Sandboxed external agents — allow a vendor’s AI agent to operate within your enterprise environment, gather what it needs, and surface the outputs for human approval before anything crosses the boundary.
Context escrow — a neutral intermediary that holds the full picture but only passes through the specific pieces a vendor’s system requests, with audit trails and access controls.
NDA-gated full access — give vendors access to everything and trust the legal framework. This has the advantage of working today, but doesn’t scale and doesn’t address the legitimate instinct to limit exposure.
A context exchange protocol — something like an API contract, but for business knowledge. Organizations publish structured metadata about what context they can share, and vendor tools negotiate access as it’s needed.
None of these ideas are fully baked, and that’s the point. But some of the building blocks are starting to emerge. Protocols like MCP are creating standards for how AI tools connect to external systems. Features like Claude’s Skills are formalizing how reusable context gets packaged and shared with models. The plumbing for cross-boundary context exchange is being laid — but nobody has assembled it into a complete solution for the problem described here.
The problem is real and growing — as AI tools become more capable, the gap between what they could do with the right context and what they actually do with the context they’re given will only widen. The organizations that figure out how to make context flow safely and efficiently across boundaries will unlock enormous value.
Wrapping up
I recently read Alap Shah’s piece on the “Global Intelligence Crisis”, and while I don’t share his dystopian (or is it optimistic?) view of where we’re headed, one quote in particular caught my attention: “AI agents, however, share nearly perfect, continuous context.”

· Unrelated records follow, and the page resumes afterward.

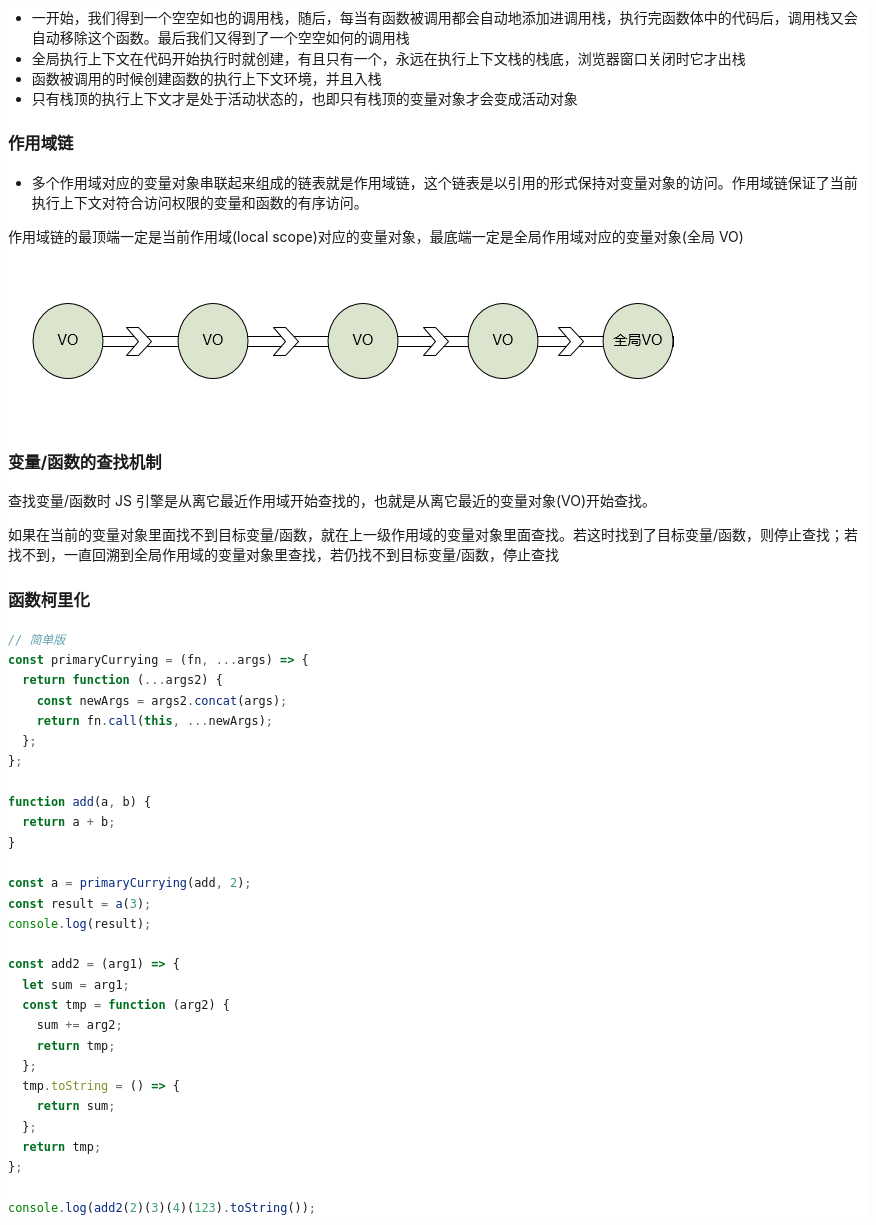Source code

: - 一开始，我们得到一个空空如也的调用栈，随后，每当有函数被调用都会自动地添加进调用栈，执行完函数体中的代码后，调用栈又会自动移除这个函数。最后我们又得到了一个空空如何的调用栈
- 全局执行上下文在代码开始执行时就创建，有且只有一个，永远在执行上下文栈的栈底，浏览器窗口关闭时它才出栈
- 函数被调用的时候创建函数的执行上下文环境，并且入栈
- 只有栈顶的执行上下文才是处于活动状态的，也即只有栈顶的变量对象才会变成活动对象

### 作用域链

- 多个作用域对应的变量对象串联起来组成的链表就是作用域链，这个链表是以引用的形式保持对变量对象的访问。作用域链保证了当前执行上下文对符合访问权限的变量和函数的有序访问。

作用域链的最顶端一定是当前作用域(local scope)对应的变量对象，最底端一定是全局作用域对应的变量对象(全局 VO)

![](/assets/javascript/scope-chain.png)

### 变量/函数的查找机制

查找变量/函数时 JS 引擎是从离它最近作用域开始查找的，也就是从离它最近的变量对象(VO)开始查找。

如果在当前的变量对象里面找不到目标变量/函数，就在上一级作用域的变量对象里面查找。若这时找到了目标变量/函数，则停止查找；若找不到，一直回溯到全局作用域的变量对象里查找，若仍找不到目标变量/函数，停止查找

### 函数柯里化

```javascript
// 简单版
const primaryCurrying = (fn, ...args) => {
  return function (...args2) {
    const newArgs = args2.concat(args);
    return fn.call(this, ...newArgs);
  };
};

function add(a, b) {
  return a + b;
}

const a = primaryCurrying(add, 2);
const result = a(3);
console.log(result);

const add2 = (arg1) => {
  let sum = arg1;
  const tmp = function (arg2) {
    sum += arg2;
    return tmp;
  };
  tmp.toString = () => {
    return sum;
  };
  return tmp;
};

console.log(add2(2)(3)(4)(123).toString());
```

I don’t believe this is true today. Context management is one of the most important — and most underappreciated — skills in building AI systems. Even within a single session, managing an ever-growing context window is difficult, let alone across sessions or across organizations. But getting this right unlocks huge value.
We can format context better (Problem 1). We can organize it better (Problem 2). But the real unlock — the one that changes the game — is making the right context available across boundaries (Problem 3) — whether that’s between departments, between companies, or between the people who hold the knowledge and the AI tools that need it. Solve that, and you don’t just improve one AI tool. You make every AI tool in the ecosystem better at understanding the businesses they serve.